▸ **What is asked**:
[a] Answer these from the passage on Kinect and motion capture in virtual reality:
(i) How many cameras at minimum does a roundtable meeting setup need?
(ii) Which two countries were the engineering teams in Oyekan's experiment based in?
(iii) How many motion capture trackers does IKinema's system use?
[b] Carry on the passage on Kinect and motion capture in virtual reality, picking up after its final sentence.

▸ **Document passage**:
-- BEGIN --
Live skeletal tracking can be rendered live onto an avatar in a virtual environment using depth imaging sensors, such as a Microsoft Kinect device, or ASUS’ Xtion live technology. Microsoft’s Kinect device is currently used in videogames and has the capacity to track skeletal movements within the Kinect’s field of view.
The Kinect technology has been used to demonstrate that one person could assist another through VR by mapping. For example, Tecchia (2012) conducted an experiment to demonstrate the possibility of collaboration in hand gestures using a Kinect camera to map hand position.
Kinect technology has also been used by researchers in India to project realtime 3D images of people into the same space, towards the end of making eLearning more realistic. The Kinect device captures the users image and displays it onscreen, in a shared virtual space with another Kinect connected user in a separate physical space. (Guntha 2017). However, according to personal communication with the leader of this project Ramesh Guntha in 2017, this technology works best for classroom environments. The dynamics for capturing a roundtable meeting are much more complicated, a set up with at least three cameras is needed, in order to capture the occluded angles of each participant (Guntha 2016) however this set up leads to a much more immersive experience than the one camera variation. For a roundtable meeting, a work around could be the use of multiple cameras to capture the different sides of the individual, in order to have sufficient information to make a virtual reality of the user’s position.
‘Real-time remote collaboration’ between teams in different countries has also been achieved using Virtual Reality and Kinect for the manufacturing industry. Oyekan (2017) describes the creation of an infrastructure for remote collaboration for automobile assembly using depth imaging sensors (Kinect) and a synchronous data transfer protocol. In an experiment, a team of engineers in the UK and a team in India were able to collaborate on the same physical task of fixing a roof rack to a car. In this experiment, the Kinect device was used to render the user’s correct posture into a 3D environment as an avatar.
IKinema’s Project Orion
The most interesting motion capture example comes fromspecialist company IKinema who developed a low cost motion capture system using the HTC Vive platform. In this experiment, three motion capture trackers and 3 standard controllers are used. The users data is transferred very accurately to a virtual environment. (James 2017) A demonstration of the project is available on a Youtube video. The level of realism provided by IKinema demonstrates a proof of concept for cost efficient motion capture. The tracking technology used by HTC Vive is also open sourced, which facilitates development on this platform.
-- END --
▸ **Material provided**:
-- BEGIN --
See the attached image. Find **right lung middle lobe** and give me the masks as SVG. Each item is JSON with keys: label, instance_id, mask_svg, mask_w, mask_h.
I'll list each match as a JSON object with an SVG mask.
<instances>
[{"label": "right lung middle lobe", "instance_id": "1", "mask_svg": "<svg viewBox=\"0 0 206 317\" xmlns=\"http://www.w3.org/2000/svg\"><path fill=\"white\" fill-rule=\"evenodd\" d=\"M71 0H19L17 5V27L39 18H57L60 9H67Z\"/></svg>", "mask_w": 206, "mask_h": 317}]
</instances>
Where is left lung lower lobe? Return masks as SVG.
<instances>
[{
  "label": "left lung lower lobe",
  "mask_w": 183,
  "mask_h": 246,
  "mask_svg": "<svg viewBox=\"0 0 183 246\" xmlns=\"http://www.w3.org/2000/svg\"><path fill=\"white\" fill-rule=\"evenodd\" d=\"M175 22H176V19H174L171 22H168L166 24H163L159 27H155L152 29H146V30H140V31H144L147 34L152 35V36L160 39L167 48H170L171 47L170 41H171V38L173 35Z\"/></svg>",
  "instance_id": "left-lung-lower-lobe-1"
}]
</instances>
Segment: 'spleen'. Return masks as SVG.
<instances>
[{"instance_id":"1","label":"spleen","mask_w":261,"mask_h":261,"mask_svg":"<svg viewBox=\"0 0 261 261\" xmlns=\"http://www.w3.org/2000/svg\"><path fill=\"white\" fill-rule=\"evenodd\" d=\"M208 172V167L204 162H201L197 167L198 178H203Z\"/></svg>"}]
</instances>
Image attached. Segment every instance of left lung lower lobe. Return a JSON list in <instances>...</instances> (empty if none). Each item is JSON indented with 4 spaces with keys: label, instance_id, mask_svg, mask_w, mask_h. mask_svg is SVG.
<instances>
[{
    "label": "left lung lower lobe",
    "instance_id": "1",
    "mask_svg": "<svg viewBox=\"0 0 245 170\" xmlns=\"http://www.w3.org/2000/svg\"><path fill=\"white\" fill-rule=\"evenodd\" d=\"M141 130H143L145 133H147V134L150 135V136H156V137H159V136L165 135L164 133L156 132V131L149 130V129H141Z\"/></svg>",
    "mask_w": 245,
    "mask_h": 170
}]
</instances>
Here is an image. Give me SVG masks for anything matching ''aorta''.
-- END --
▸ **Answers for this exercise**:
[a]
(i) At least three.
(ii) The UK and India.
(iii) Three.

[b]
Using a VR headset such as the HTC Vive, motion controllers and just three new Vive Trackers, Orion can be used as a high-quality, flexible and accessible motion-capture system. The same approach can be harnessed to provide virtual reality body tracking, meaning a VR user can have their movements captured and reproduced while they are within a given experience, taking immersion to new levels. (IKinema Orion website)
IKinema Orion is sold as a licensable technology (for $500 per year), so it could be easily incorporated into this project.
It is understood that facial expression is important to make the meeting as realistic as possible, however if users are wearing bulky HMDs, we cannot see their faces, so how can we accurately represent their facial expression?
This issue is somewhat answered by a team of researchers led by Hao Li from Stanford University, who have developed a deep learning algorithm for facial expression, based on signals from muscular movements of the lower face and their correlation to the part of the face obscured by the HMD to calculate what expression an individual is making.(Olsewksi 2016). This teams innovative project recognises the following:
While readily available body motion capture and hand tracking technologies allow users to navigate and interact in a virtual environment, there is no practical solution for accurate facial performance-sensing through a VR HMD, as more than 60% of a typical face is occluded by the device. Li and coworkers have recently demonstrated the first prototype VR HMD [Li et al. 2015] with integrated RGB-D and strain sensors, that can capture facial expressions with comparable quality to cutting edge optical real-time facial animation systems. However, it requires a tedious calibration process for each session, and the visual quality of lip motions during speech is insufficient for virtual face-to-face communication.
Our objective is to enable natural face-to-face conversations in an immersive setting by animating highly accurate lip and eye motions for a digital avatar controlled by a user wearing a VR HMD (Olsewski 2016:220)
While the team’s work is still a research project the algorithm that they are using could be very useful in enabling facial recognition for HMD wearers.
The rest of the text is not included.